Task prompt: Extract every line of the data below and write each one out again with no changes.

Dataset entries:
◇ ◇ ◇ ◇

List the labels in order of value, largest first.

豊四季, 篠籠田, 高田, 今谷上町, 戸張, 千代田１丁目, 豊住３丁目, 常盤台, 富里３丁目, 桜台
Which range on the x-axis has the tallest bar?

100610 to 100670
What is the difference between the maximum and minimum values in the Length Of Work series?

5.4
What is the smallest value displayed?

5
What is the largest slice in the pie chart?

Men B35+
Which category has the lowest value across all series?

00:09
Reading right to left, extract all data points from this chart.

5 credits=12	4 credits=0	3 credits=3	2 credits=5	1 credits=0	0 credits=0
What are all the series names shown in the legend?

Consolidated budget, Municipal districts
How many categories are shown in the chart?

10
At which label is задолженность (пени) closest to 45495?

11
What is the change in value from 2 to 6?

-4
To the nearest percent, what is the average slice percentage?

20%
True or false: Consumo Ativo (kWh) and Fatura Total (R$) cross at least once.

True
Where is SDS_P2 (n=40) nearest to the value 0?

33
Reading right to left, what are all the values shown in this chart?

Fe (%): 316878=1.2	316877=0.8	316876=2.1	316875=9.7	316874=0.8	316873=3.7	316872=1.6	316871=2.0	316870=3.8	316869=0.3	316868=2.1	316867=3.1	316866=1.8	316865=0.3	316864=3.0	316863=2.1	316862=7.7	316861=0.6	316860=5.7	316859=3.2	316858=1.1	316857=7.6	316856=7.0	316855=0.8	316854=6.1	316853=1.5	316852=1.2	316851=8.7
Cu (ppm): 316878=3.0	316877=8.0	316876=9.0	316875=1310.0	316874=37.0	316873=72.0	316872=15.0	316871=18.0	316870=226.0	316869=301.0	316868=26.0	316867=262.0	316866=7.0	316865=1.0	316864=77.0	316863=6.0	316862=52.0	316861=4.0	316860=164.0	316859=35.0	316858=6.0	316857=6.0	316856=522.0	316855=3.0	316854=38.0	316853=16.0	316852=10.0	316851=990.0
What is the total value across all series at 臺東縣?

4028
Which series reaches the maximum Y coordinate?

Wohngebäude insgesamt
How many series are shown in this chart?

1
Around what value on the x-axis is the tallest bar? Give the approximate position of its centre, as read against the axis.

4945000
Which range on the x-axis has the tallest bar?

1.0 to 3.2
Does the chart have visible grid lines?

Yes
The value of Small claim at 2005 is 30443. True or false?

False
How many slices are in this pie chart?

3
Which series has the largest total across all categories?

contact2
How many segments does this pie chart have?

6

◇ ◇ ◇ ◇

Result for this task:
List the labels in order of value, largest first.

豊四季, 篠籠田, 高田, 今谷上町, 戸張, 千代田１丁目, 豊住３丁目, 常盤台, 富里３丁目, 桜台
Which range on the x-axis has the tallest bar?

100610 to 100670
What is the difference between the maximum and minimum values in the Length Of Work series?

5.4
What is the smallest value displayed?

5
What is the largest slice in the pie chart?

Men B35+
Which category has the lowest value across all series?

00:09
Reading right to left, extract all data points from this chart.

5 credits=12	4 credits=0	3 credits=3	2 credits=5	1 credits=0	0 credits=0
What are all the series names shown in the legend?

Consolidated budget, Municipal districts
How many categories are shown in the chart?

10
At which label is задолженность (пени) closest to 45495?

11
What is the change in value from 2 to 6?

-4
To the nearest percent, what is the average slice percentage?

20%
True or false: Consumo Ativo (kWh) and Fatura Total (R$) cross at least once.

True
Where is SDS_P2 (n=40) nearest to the value 0?

33
Reading right to left, what are all the values shown in this chart?

Fe (%): 316878=1.2	316877=0.8	316876=2.1	316875=9.7	316874=0.8	316873=3.7	316872=1.6	316871=2.0	316870=3.8	316869=0.3	316868=2.1	316867=3.1	316866=1.8	316865=0.3	316864=3.0	316863=2.1	316862=7.7	316861=0.6	316860=5.7	316859=3.2	316858=1.1	316857=7.6	316856=7.0	316855=0.8	316854=6.1	316853=1.5	316852=1.2	316851=8.7
Cu (ppm): 316878=3.0	316877=8.0	316876=9.0	316875=1310.0	316874=37.0	316873=72.0	316872=15.0	316871=18.0	316870=226.0	316869=301.0	316868=26.0	316867=262.0	316866=7.0	316865=1.0	316864=77.0	316863=6.0	316862=52.0	316861=4.0	316860=164.0	316859=35.0	316858=6.0	316857=6.0	316856=522.0	316855=3.0	316854=38.0	316853=16.0	316852=10.0	316851=990.0
What is the total value across all series at 臺東縣?

4028
Which series reaches the maximum Y coordinate?

Wohngebäude insgesamt
How many series are shown in this chart?

1
Around what value on the x-axis is the tallest bar? Give the approximate position of its centre, as read against the axis.

4945000
Which range on the x-axis has the tallest bar?

1.0 to 3.2
Does the chart have visible grid lines?

Yes
The value of Small claim at 2005 is 30443. True or false?

False
How many slices are in this pie chart?

3
Which series has the largest total across all categories?

contact2
How many segments does this pie chart have?

6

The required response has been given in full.